2026.08.18 九州大学 元発表:2026.08.04

九州大学、高分子粒子で光を閉じ込める光触媒反応器を開発

ニュース紹介

「安価な高分子粒子を用いて光触媒反応を加速する反応器」

九州大学大学院工学府の西村和也氏(博士前期課程修了)、大学院工学研究院の松本光助教、矢野武尊助教、長尾匡憲助教、三浦佳子教授らの研究グループは、安価かつ簡便に作製できる高分子の粒子を反応器に充填し、粒子のすき間で光が繰り返し反射される「光閉じ込め効果」を見出したと発表しました。光触媒反応では、反応器を通過した光が外へ逃げるため、投入したエネルギーを十分に活用できず反応効率やエネルギー効率が低いことが課題でした。研究グループは粒子のモデリングと光の通過シミュレーションを行い、粒子のすき間で光が繰り返し反射し、反応器内に長く留まっていることを明らかにしたとしています。これにより微弱な照射でも光触媒反応を加速でき、医薬や染料の原料となるアントラキノン類の合成に成功したと説明しています。光触媒自体を改変することなく光閉じ込め効果を発現する反応器は例がないとしています。成果はElsevier社の国際誌Chemical Engineering Journalに2026年6月1日に公開されました。

出典:九州大学 2026年8月4日 プレスリリース
https://www.kyushu-u.ac.jp/f/67069/26_0804_01.pdf

FrontJournalの解説

この研究分野について

光触媒は、光のエネルギーを受けて化学反応を進める材料です。太陽光やLEDの可視光を使って反応を起こせるため、化石燃料に頼らない製造方法として研究が進んでいます。

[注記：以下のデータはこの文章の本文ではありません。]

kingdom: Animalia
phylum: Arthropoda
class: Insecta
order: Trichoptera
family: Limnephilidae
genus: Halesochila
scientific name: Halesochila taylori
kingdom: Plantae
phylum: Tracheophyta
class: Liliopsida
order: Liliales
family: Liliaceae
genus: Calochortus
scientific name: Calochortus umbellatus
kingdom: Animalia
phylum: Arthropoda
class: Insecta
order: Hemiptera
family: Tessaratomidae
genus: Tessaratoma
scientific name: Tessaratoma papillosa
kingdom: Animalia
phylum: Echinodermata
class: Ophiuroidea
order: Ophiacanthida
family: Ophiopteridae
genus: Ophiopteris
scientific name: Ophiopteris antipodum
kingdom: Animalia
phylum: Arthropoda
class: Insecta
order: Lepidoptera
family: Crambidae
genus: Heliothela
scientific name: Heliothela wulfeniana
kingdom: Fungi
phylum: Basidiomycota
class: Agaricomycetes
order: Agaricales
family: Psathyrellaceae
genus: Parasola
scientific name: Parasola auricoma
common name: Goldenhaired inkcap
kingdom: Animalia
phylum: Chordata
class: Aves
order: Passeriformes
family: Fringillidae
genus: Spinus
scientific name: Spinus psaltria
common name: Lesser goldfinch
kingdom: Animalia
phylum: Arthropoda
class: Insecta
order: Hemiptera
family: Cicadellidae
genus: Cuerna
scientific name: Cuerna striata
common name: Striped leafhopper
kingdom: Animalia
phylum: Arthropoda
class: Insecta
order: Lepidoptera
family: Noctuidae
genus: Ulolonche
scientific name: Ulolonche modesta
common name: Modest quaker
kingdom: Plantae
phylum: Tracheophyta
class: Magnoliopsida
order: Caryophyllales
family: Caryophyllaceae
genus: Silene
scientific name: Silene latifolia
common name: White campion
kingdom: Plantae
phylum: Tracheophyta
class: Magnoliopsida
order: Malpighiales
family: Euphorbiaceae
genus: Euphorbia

これまでの研究は、光触媒そのものを分子や材料のレベルで設計し、性能を高める方向が中心でした。一方で、光をどう当てるかという装置側の設計は課題として残っていました。

①当てた光の多くが外へ逃げる

光触媒反応では、光は反応液を通過しながら吸収され、最後は外部へ透過・散乱します。そのため入射した光を使い切ることができず、エネルギーの無駄が生じます。

結果として、強い光源で反応を進める必要があり、実用化のボトルネックになっていました。研究グループは光触媒ではなく反応器の側を設計対象にしています。

②粒子のすき間で光を反射させる

反応器に安価な高分子の粒子を充填すると、粒子のすき間で光が繰り返し反射し、反応器内に長く留まることが分かりました。研究グループはこれを光閉じ込め効果と呼んでいます。粒子のモデリングと光の通過シミュレーションによって、この挙動を確認したとしています。

これにより微弱な照射でも反応を加速でき、医薬や染料の原料となるアントラキノン類の合成に用いています。光触媒自体を改変せずに効果を得る反応器は例がないと説明されています。

編集部からひとこと

光触媒の研究は材料そのものの性能を競う流れが中心でしたが、今回は装置の形で効率を上げています。使う材料が安価な高分子粒子であるため、既存の反応設備に後から組み込む余地がある点も実務的です。弱い光でも反応が進むという結果は、光源の電力を抑える方向の設計につながります。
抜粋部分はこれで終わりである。